The Institute for World Literature at the Calouste Gulbenkian Foundation: World-Literature
In partnership with Centro de Estudos Comparatistas (University of Lisbon) and the Institute for World Literature (University of Harvard)
With simultaneous translation and livestream
25 Jun 2015 - 15:00
Auditorium 3 (with video circuit at Room 3)
Free admission
The fifth edition of the IWL Summer School, wich is based at the University of Harvard, will be held from 22 June to 16 July at the Faculty of Letters of the University of Lisbon, bringing together for the first time in Portugal a group of internationally renowned specialists in Comparative Studies and World Literature. The Calouste Gulbenkian Foundation will host the activities programmed for 25 June, which will include a plenary lecture and a panel discussion.
The lecture, which will be given by the Cape Verdean writer Filinto Elísio, will consist of a reflection upon the visibility of Portuguese-speaking African Literatures within the framework of World Literature, questioning the place of national literatures, particularly in an African context, in our present-day globalised world. This will be followed by a panel discussion composed of David Damrosch (Harvard U.), Debjani Ganguly (Australian National U.), Jale Parla (Istanbul Bilgi U.) and Jonathan Arac (Pittsburgh U.), which will debate the current panorama of World Literature Studies. Both sessions will be in English, with simultaneous translation to Portuguese.
Filinto Elísio, “World Literature and métissage”
Africa occupies a clearly defined space within the framework of World Literature. In colonial times, the various African regions developed their own national literatures, some English and Frenchspeaking in origin, others Portuguesespeaking or written in other European languages, besides yet others written in Arabic.
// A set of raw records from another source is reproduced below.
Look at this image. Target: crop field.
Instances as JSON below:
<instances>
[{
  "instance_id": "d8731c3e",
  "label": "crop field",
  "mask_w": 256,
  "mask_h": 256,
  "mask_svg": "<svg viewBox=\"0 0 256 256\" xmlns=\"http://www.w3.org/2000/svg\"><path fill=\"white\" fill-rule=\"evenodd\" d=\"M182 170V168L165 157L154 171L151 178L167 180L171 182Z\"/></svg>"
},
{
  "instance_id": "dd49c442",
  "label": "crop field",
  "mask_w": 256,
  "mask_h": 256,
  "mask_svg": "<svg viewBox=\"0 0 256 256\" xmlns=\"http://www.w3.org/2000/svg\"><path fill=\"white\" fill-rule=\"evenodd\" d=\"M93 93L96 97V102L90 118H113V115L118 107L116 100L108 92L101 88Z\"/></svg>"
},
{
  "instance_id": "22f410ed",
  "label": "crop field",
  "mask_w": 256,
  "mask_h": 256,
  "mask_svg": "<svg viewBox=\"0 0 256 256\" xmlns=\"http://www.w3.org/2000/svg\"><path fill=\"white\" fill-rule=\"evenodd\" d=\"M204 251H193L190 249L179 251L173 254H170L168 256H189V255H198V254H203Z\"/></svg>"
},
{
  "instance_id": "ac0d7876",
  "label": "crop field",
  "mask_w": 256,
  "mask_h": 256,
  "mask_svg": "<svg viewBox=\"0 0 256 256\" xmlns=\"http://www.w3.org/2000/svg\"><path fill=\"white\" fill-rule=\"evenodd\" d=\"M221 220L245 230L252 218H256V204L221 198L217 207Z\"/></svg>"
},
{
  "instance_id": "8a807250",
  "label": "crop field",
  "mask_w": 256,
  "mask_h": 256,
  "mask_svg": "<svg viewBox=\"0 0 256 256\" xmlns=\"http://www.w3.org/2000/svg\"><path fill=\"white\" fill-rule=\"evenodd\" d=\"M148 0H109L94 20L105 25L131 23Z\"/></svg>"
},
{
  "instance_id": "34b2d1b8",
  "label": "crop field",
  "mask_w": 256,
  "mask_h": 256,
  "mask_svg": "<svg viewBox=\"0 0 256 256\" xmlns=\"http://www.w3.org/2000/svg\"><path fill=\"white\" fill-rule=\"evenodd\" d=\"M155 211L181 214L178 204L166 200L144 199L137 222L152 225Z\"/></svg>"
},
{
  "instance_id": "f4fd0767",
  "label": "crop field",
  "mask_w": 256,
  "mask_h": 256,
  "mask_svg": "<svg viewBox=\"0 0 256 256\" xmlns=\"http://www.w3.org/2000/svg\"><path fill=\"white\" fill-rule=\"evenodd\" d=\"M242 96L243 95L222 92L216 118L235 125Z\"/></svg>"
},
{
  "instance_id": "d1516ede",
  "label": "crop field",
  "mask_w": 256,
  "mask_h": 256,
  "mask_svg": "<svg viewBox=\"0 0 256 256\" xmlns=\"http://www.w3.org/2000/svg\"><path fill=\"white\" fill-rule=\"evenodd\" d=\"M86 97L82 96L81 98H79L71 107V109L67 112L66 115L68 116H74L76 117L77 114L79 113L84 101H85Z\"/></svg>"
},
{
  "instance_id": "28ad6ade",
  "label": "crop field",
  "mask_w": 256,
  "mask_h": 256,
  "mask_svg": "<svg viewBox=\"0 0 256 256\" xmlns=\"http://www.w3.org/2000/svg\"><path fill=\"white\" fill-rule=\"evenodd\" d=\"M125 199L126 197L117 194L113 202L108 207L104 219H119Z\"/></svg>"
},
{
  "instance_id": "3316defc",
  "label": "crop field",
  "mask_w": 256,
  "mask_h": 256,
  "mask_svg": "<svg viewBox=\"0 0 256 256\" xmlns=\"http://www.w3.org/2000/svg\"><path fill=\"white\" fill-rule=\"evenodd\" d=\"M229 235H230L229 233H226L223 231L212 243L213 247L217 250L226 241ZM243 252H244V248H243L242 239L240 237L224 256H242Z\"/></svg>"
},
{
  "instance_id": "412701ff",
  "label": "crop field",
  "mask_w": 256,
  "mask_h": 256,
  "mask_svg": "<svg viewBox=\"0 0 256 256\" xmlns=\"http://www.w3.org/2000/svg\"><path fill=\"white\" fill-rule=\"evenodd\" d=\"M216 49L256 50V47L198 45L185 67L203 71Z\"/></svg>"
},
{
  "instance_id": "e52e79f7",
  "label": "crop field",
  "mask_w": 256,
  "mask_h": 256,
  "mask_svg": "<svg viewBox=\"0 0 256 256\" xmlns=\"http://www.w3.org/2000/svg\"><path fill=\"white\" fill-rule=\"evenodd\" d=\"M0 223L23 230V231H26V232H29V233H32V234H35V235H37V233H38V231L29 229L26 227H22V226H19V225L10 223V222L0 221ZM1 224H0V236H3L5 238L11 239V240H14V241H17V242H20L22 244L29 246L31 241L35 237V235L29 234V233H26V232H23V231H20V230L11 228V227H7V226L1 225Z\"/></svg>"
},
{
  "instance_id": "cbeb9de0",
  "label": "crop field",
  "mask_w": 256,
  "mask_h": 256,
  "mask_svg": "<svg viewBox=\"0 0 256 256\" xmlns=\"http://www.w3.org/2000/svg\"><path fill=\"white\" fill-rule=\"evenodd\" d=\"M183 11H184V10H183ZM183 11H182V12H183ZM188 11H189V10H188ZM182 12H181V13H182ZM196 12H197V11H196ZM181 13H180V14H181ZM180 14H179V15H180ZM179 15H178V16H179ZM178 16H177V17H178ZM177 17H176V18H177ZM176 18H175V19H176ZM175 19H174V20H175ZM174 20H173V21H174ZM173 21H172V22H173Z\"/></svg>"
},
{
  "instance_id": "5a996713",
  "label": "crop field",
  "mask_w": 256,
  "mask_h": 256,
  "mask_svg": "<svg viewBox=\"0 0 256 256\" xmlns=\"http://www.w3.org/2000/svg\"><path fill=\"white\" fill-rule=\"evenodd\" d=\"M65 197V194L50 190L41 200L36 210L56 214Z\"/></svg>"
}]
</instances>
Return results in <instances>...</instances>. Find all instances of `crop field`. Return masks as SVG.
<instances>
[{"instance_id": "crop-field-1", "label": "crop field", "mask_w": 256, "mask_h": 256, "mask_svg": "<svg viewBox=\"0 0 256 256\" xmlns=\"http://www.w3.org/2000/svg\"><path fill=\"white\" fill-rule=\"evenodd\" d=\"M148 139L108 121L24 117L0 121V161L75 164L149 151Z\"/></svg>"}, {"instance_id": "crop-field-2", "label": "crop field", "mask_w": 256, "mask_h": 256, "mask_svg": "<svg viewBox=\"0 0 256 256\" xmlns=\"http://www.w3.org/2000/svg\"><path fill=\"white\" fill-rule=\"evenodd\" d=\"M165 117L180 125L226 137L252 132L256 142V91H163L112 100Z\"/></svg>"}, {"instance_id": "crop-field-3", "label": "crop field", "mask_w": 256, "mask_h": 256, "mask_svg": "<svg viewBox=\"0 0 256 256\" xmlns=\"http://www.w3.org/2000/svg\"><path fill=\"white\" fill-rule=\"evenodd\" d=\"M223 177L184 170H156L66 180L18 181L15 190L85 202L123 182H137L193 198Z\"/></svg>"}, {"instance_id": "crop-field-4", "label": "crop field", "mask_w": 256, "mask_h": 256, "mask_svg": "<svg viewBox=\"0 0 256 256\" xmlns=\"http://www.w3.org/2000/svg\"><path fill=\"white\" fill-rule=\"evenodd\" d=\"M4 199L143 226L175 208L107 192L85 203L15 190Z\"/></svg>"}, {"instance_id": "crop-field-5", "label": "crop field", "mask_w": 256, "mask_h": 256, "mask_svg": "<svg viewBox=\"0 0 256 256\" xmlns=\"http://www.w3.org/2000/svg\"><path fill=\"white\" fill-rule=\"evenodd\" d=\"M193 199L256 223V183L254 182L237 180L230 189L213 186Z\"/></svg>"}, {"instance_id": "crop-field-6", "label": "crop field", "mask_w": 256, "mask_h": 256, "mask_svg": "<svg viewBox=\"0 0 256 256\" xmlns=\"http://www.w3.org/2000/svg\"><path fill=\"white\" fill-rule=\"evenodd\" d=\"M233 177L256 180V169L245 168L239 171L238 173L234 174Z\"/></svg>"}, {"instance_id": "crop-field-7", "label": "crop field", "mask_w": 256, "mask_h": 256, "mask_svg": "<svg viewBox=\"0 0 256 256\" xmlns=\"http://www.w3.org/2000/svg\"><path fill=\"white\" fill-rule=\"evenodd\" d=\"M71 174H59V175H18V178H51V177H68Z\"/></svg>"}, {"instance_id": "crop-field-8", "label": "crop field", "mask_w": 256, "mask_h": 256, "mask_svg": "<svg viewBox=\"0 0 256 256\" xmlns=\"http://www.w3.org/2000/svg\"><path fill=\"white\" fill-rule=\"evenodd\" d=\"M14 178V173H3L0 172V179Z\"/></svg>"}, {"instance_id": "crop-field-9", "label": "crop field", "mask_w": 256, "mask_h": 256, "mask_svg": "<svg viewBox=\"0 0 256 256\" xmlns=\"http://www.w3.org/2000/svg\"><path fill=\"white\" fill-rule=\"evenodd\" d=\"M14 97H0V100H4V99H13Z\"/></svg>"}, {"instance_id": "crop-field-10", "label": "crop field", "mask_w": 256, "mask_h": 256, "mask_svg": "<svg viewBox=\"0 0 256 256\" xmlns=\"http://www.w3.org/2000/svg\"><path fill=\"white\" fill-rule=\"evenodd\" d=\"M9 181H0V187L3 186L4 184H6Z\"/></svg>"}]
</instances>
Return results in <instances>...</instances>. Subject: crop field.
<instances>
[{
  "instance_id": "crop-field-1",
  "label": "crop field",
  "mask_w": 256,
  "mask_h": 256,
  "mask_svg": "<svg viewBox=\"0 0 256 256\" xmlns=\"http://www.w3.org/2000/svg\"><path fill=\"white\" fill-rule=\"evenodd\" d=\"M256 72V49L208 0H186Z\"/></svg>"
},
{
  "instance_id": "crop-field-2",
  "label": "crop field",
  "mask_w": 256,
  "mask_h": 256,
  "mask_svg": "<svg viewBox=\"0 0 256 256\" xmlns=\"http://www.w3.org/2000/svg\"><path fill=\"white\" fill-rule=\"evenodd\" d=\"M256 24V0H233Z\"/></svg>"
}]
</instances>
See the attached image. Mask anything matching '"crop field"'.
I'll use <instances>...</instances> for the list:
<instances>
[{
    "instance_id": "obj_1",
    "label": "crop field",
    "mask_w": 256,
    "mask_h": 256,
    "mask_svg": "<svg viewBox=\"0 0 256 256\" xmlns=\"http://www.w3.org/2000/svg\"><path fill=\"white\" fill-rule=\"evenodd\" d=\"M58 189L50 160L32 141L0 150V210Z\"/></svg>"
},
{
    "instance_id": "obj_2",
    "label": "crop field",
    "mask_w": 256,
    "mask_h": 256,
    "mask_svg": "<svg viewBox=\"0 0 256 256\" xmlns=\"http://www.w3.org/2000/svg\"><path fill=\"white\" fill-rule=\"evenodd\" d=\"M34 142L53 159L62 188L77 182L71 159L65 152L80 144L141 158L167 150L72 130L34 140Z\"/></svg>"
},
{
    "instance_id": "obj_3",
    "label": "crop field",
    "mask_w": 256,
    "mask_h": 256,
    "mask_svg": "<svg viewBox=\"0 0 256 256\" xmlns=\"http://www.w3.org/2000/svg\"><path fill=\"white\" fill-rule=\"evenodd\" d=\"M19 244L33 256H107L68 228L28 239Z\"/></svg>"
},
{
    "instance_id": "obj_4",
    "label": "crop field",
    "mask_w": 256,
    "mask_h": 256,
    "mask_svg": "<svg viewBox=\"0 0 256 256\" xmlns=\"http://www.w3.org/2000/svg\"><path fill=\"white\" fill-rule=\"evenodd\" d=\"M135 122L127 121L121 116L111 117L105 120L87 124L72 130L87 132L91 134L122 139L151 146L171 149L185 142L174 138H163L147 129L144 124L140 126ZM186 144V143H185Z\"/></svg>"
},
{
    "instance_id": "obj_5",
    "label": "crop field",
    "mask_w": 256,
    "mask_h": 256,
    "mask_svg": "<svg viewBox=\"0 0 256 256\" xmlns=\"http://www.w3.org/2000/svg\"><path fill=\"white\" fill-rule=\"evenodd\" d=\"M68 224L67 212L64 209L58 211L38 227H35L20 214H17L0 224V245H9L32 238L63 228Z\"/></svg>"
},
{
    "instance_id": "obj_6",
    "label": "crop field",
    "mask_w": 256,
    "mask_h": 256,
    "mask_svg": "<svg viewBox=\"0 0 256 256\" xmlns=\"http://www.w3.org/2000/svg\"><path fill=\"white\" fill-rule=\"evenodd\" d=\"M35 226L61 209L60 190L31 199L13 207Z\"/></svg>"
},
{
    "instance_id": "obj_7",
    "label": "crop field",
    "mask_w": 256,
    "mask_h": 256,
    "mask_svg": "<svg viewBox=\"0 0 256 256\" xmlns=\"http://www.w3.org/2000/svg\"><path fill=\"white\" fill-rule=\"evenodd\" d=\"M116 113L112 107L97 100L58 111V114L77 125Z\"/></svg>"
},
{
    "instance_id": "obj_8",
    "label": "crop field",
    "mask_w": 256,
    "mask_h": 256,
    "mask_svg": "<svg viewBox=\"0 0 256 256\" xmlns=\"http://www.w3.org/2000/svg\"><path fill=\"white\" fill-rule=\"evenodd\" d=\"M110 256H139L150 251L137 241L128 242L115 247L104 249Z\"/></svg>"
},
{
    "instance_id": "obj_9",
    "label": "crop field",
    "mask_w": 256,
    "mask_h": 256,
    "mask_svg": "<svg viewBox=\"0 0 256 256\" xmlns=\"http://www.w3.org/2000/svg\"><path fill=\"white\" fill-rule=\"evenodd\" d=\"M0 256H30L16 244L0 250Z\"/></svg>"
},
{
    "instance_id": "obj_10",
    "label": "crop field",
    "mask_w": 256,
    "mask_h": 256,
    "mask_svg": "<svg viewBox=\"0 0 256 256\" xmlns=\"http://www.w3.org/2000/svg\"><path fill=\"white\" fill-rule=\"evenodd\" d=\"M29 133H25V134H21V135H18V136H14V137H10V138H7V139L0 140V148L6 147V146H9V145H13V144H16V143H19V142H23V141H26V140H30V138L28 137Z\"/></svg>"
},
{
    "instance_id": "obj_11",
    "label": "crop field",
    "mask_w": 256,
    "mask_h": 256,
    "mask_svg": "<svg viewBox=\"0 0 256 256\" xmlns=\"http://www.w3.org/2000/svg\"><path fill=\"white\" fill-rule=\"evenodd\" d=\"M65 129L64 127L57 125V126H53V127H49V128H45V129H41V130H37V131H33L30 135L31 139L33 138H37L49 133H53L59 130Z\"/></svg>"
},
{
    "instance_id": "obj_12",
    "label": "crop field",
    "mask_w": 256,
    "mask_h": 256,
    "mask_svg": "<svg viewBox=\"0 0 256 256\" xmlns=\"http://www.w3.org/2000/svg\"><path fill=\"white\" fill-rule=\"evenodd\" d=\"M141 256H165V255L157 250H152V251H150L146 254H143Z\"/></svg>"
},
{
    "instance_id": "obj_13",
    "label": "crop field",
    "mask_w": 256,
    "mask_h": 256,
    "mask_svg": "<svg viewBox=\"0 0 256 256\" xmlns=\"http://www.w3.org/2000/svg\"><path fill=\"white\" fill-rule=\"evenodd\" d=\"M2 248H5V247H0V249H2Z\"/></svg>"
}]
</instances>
Special emphasis will be given here to the dimension of Pan-Africanism, the emergence of literature and the Négritude movement in French-speaking African countries. At the same time, the lecture will centre on Portuguesespeaking African literatures – highlighting the literatures of Angola, Cape Verde and Mozambique – in their various periods from the 19th to the 21st century, covering many generations of aesthetic and literary developments. Cape Verde is taken as a paradigmatic case of a literature that, by virtue of its métissage and its multicultural nature, in all of its various nuances, perfectly fits the definition of World Literature, both in its specificity and its universality.
Panel discussion on “The Global Novel and the Novel in a Global World”
IWL’s mission is to reflect upon the study and teaching of literature in the age of globalisation. The aim of this session will therefore be the discussion of recent contributions made to world literature and comparative literature, reflecting upon the redefinition of disciplinary boundaries and the need to update our theoretical and epistemological models relating both to classical and modern philology and literary theory and criticism. The phenomenon of the circulation of literary works in translation, the possible ways of reading them in different contexts, and their systemic implications of an economic, political and religious nature, are questions that will be at the centre of the debate, which will also consider the discipline’s relationship with translation studies, cultural studies and postcolonial studies.